So it was a popular way for the military to mow grass. We sold MANY 24" PUSH hi wheel mowers with cast iron Clinton engines to Navy base in Milington Tenn north of Memphis. For KP.....sailors mowed grass.Millington Naval Air Station had a WHOLE lot of grass. You can imagine pushing a 150lbs of 24" hiwheel mower in west Tennesse humidity.

The years you ran a machine,quite possible it was a hydro on a gear trans with a Kohler engine. School board here in Nassau county still has one as well as one with the older clutch drive.
Shot me a pic of the units your bud [email protected] 
Ill identify them for you.

Parts these days are a biaytch. Ill help any way I can.

Not alot good about getting old except you get to be a historian....Jeez.........Im only 53.:dazed:

side note:Howard Brothers in St Louis bought frames and transaxles from Yazoo,painted them yellow and sold them as "Howard Price" mowers.

○ ○ ○ ○

§ **Exercise set**:
A. In the forum post about mowers, what type of engine did the 24-inch push high-wheel mowers sold to the Navy base have?
B. Summarize the forum post about mowers in two sentences.

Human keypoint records
○ ○ ○ ○

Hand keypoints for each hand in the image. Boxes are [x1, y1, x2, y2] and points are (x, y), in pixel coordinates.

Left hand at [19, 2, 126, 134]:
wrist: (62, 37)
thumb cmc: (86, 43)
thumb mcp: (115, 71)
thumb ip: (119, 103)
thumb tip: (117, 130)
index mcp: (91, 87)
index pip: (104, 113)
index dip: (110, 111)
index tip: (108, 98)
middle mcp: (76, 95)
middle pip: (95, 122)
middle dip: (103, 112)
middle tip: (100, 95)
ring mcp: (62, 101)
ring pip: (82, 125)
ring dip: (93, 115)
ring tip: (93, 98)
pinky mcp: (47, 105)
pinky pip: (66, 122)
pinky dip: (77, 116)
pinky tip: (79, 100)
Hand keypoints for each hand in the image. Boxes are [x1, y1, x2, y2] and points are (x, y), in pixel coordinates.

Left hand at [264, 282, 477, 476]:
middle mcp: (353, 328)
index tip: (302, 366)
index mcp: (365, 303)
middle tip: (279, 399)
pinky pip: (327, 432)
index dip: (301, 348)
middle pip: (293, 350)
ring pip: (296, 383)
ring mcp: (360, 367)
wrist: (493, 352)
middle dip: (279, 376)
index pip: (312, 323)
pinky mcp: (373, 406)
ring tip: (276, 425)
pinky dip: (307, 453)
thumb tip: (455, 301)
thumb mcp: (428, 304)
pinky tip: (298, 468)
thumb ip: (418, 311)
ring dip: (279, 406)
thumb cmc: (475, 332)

○ ○ ○ ○

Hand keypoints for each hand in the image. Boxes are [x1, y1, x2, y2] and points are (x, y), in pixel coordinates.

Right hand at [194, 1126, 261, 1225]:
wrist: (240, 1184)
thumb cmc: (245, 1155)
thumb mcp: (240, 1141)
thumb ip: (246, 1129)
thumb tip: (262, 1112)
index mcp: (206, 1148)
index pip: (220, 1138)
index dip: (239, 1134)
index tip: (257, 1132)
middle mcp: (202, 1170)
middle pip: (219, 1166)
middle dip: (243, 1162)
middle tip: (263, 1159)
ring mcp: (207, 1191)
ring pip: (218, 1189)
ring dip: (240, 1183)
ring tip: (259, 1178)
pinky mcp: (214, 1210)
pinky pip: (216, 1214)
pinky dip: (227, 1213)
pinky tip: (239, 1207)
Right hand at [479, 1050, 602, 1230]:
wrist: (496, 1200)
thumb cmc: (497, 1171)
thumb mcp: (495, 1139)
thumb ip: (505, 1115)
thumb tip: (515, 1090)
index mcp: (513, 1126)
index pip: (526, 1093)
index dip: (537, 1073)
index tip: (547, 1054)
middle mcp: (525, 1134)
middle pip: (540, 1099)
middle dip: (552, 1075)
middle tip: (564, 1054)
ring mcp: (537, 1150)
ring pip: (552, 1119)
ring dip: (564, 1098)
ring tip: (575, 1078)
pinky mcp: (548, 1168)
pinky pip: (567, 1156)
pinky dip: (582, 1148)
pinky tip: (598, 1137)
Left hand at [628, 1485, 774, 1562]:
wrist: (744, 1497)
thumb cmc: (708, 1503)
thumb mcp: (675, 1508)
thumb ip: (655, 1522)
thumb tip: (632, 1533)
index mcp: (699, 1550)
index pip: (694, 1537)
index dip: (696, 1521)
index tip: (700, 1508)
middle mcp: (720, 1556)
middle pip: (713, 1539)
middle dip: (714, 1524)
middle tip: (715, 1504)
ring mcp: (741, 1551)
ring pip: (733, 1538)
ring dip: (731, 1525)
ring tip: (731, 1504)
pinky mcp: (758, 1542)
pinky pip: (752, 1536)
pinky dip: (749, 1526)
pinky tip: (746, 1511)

○ ○ ○ ○

§ **Task-by-task outputs**:
A. Cast iron Clinton engines.

B. The writer recalls selling many 24-inch push high-wheel mowers with cast iron Clinton engines to the Navy base near Memphis, where sailors on KP mowed the extensive grass of Millington Naval Air Station. The writer offers to identify units from a picture and help with hard-to-find parts, and notes that Howard Brothers in St. Louis bought frames and transaxles from Yazoo, painted them yellow, and sold them as "Howard Price" mowers.